TMCnet Feature
January 11, 2022

3 Ways to Boost Collaboration in Your Software Development Team

Think back to the group projects you worked on in high school or college. The team’s success depended on everyone pulling their weight and communicating effectively throughout the project. Software developers work under similar demands and circumstances, but the stakes are notably higher. Developers face more than a bad grade when software projects fail to meet quality standards or budget and time constraints. 

Potential loss of business, reputation, and morale aside, developers also deal with the challenges of managing multiple projects at once. Good teamwork involves much more than check-in meetings and emails, given a project’s numerous details. Groups need tools, workflows, and processes to keep everything together. This article discusses ways to raise the collaboration bar among your software developers. 

1. Centralize Project Information and Tracking

A surefire way to knock a project off track is by failing to provide transparency. It’s not a good sign when developers wonder what they should do or whether it’s OK to proceed. Although some team members will reach out to leadership or peers to figure out what’s next, this can create problems. Information and communication become fragmented, leading to further confusion and potential animosity and division.

A critical part of a project leader’s role is to provide direction. Without project management tools, it’s hard to centralize assignment information and deliverables. When teams rely on emails and phone calls to keep things moving, something or someone will get left behind. Project management software allows everyone to see and give feedback on deliverables, ask for help, and track every detail.

Communication features also facilitate group collaboration, including mapping out a project’s timeline, reviewing user feedback, and brainstorming solutions. If some developers work remotely or have different schedules, centralized tools let them pick up where others left off. Such tools also bring the efforts of external contractors and internal software teams together on assignments.

2. Define Workflows, Project Roles, and Procedures

Encouraging and developing team cohesion starts with a common purpose, objective, or vision. In traditional command-and-control cultures, it’s the leader who determines the group’s goals and hands them down. However, this approach doesn’t always promote collaboration among employees who must work in sync to be successful.

The opposite of top-down leadership is the bottom-up approach, where staff members become active participants in decisions and goal setting. Democratized decision-making processes can promote and influence team collaboration. Developers get to shape the direction of a project and point out details management might miss. Employees also get to exercise more control over their work and feel more personally invested in the outcome.

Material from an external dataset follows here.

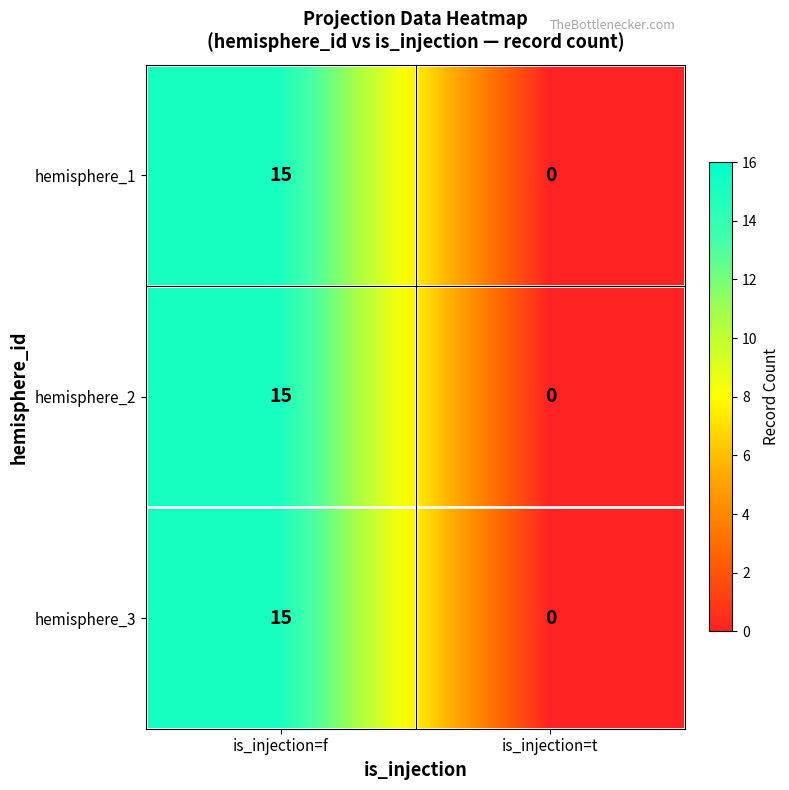

List the labels in order of hemisphere_1 value, smallest first.

is_injection=t, is_injection=f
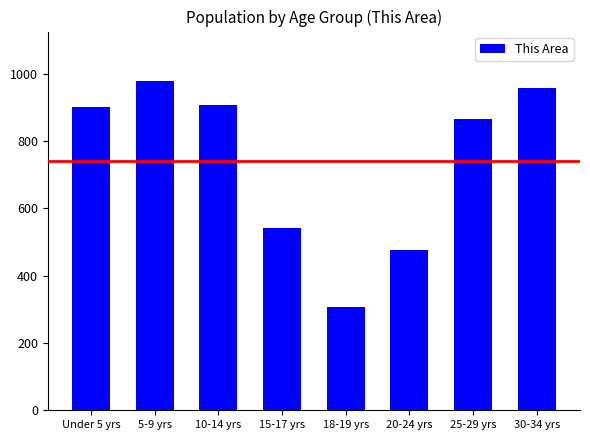

What is the approximate value at 10-14 yrs, to the nearest 10?

910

It can be beneficial to use a combination of top-down and bottom-up leadership styles. One of the risks of the bottom-up approach is role ambiguity, where there aren’t distinct lines of authority and responsibility. Role ambiguity and conflict can happen when clearly defined work processes, project roles, and procedures are lacking.

Role ambiguity, in particular, harms individual and group performance. When contributors aren’t sure where they fit in, they’re at risk of becoming dissatisfied with the job, co-workers, and supervisors. Employees start to disconnect from the team, reduce their collaborative efforts, or stop contributing altogether. It’s a good idea to involve developers in decisions that impact their work on a project. However, it’s up to you to set clear expectations for processes, deliverables, and individual roles.  

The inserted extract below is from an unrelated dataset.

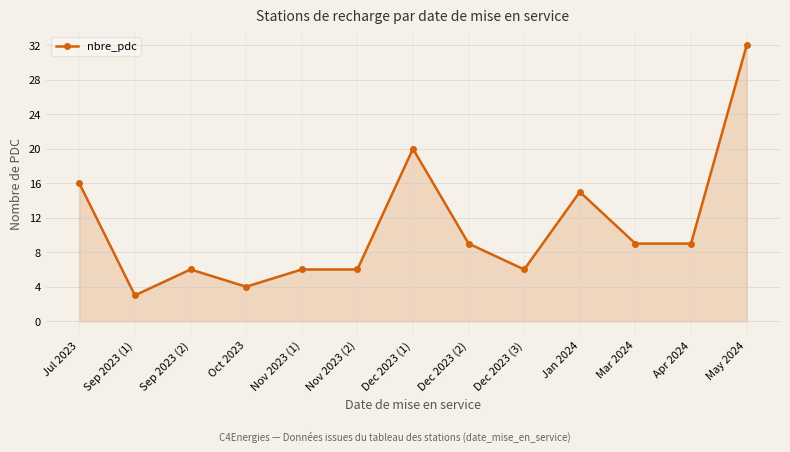

What is the ratio of the value at Nov 2023 (2) to the value at Dec 2023 (3)?

1.0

3. Make Time for Review and Feedback

With project management software, it’s easy to give real-time suggestions on milestones or details within a string of code. Yet the fast-paced nature of software development and working on multiple endeavors can make it difficult to provide comprehensive feedback. Taking a step back at the end of each project to review what worked and what didn’t helps prevent future missteps.

Going over learned lessons identifies strengths and weaknesses in processes, documentation, methods, and tools. Reviewing a project’s overall ups and downs can also promote future collaboration by rallying the group around a common cause. Be sure, however, to approach the review and feedback process with an understanding that it’s about improving procedures. Without this baseline, feedback sessions might turn into a series of personal attacks or negative comments about work styles.

Strong real-time moderation is one way to avoid this. Another way is to ask each team member to submit their feedback list separately. Then you can filter those comments to set the review session’s agenda.

Besides review sessions, try working with each developer individually on portions of a project. Team members can also do this with peers to overcome coding or programming challenges. An experienced developer could work with another member who’s new to the group. As employees complete tasks together, they can exchange ideas and suggestions. Those who are new will learn the ropes, while senior developers will reinforce what they know and develop mentoring skills.  

Bringing It All Together

When teams aren’t cooperative and lack solidarity, it’s frustrating for everyone involved. Project managers can feel helpless as they lose control and make multiple attempts to glue everything back together. While building a collaborative culture isn’t a one-and-done process, implementing a few tools and methods will get you there.

For any software development team, project management software is a must. But the right tools will only help your group collaborate successfully if they have solid leadership and cooperation principles behind them. Establish and communicate well-defined roles and workflows and encourage transparent feedback on projects’ successes and shortcomings. By bringing the development team together to solve common problems and achieve group objectives, cohesiveness and collaboration can take hold.